His most famous statement on the subject, however, is also one of his most misunderstood.

In his Critique of Hegel’s Philosophy of Law, Marx famously wrote, “Religious distress is at the same time the expression of real distress and the protest against real distress. Religion is the sigh of the oppressed creature, the heart of a heartless world, just as it is the spirit of a spiritless situation. It is the opium of the people.

Indeed, Marx did view religion as an illusion, though not necessarily a malign one. Religion is no more than a symptom of suffering- not a primary cause. The primary causes of suffering throughout human history are scarcity and inequality. Religion arises in society to soften the harshness of reality. When Marx compared religion to opium, it must be stressed that this is not quite the attack on religion that many people perceive it to be. The opium metaphor in particular is often completely misinterpreted. Marx himself was a regular user of opium. Long hours of writing with very little time to rest, a poor diet and somewhat poor health left Marx often using opium to overcome fatigue and other physical ailments. At the time, opium was generally regarded in Europe as a legitimate medicine- just as it was in traditional Afghan society. It was only later that its negative health effects became more well known. In a contemporary setting, you could say Marx was comparing religion to a painkiller, not a narcotic. A palliative- something that makes life easier to cope with, without actually addressing the underlying causes of suffering.

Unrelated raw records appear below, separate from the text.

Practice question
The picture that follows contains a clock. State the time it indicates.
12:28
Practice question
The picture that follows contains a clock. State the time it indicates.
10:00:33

From this line of reasoning, religion can therefore be considered a manifestation of ‘self-alienation’. Self-alienation occurs when people live in a commodity based economy. By producing and consuming commodities, workers in capitalist societies are naturally isolated from the sources of the commodities they consume, and the consumers of the commodities they themselves produce. Wage slavery, the inability to meaningfully exert control over the means of production and other burdens all ultimately dehumanise workers. Religion is one way people can feel as though they have some kind of greater meaning. By escaping into the world of religion, people can feel better without actually changing their material conditions.

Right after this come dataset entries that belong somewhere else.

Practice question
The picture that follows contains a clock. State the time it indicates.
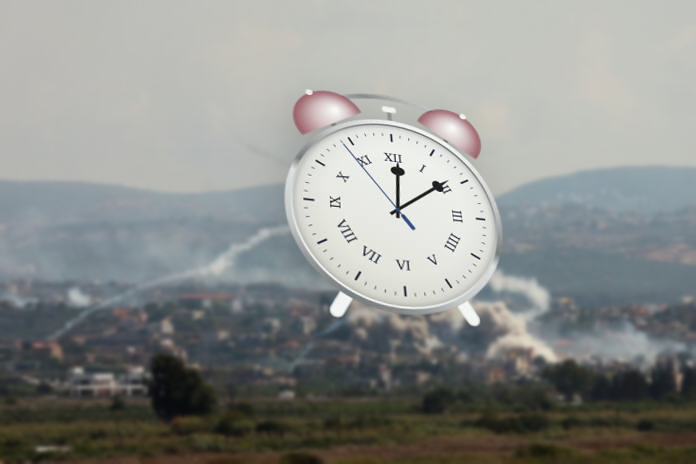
12:08:54
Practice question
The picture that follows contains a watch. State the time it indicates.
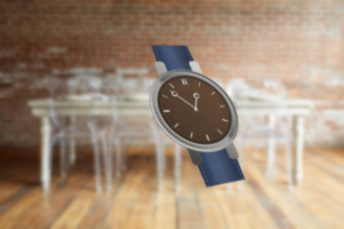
12:53
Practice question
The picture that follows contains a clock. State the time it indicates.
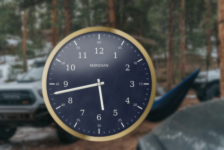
5:43
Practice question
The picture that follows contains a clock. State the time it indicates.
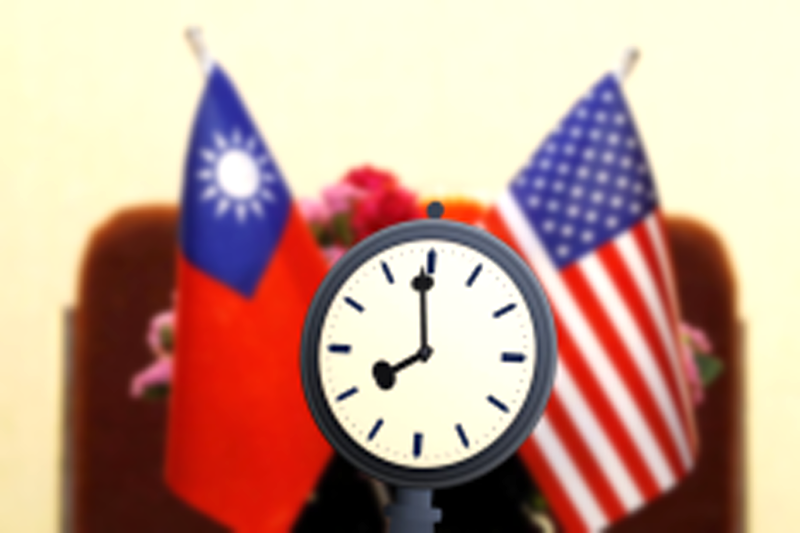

So, Marx didn’t exactly see religion as purely evil. Indeed, it all too often is used to support exploitative systems, but there are plenty of exceptions- liberation theology being one.

Moreover, in the European context, the institution of religion was actually an impediment to early capitalist development. According to The ABC of Communism, Trotsky argued that the separation of church and state (solidified by the Treaty of Westphalia), was backed by the bourgeoisie for clear, material reasons. The emerging middle class saw the church as a competitor for land and wealth, as well as being exclusively tied to the feudal aristocracy. Therefore, breaking the alliance between the feudal order and the church was a necessary prerequisite for the emergence of the bourgeoisie and the rise of capitalism.

Today, religion continues to be both eroded and propped up by capitalism. Easter is a perfect example of this. Where they can be commodified, religious traditions are preserved in advanced capitalist states. However, in the West religion is little more than a shadow of what it was in Marx’s time. As an opiate, it is simply outclassed by the likes of video games, metamfetamines, Disneyland and the most impressive pacifier of all, television.

Not in his wildest dreams could Marx have possibly imagined self-alienating power of Fox News, Eurovision and telenovelas.

Many atheists view any indication of an erosion of religion as a good thing. Hence, Dawkin’s proposition for “militant atheism”. While practically being an atheist myself, I don’t see any reason to relish any hypothetical decline in religion. I mean, what’s the point? If people simply worship television instead of God, then what has been achieved?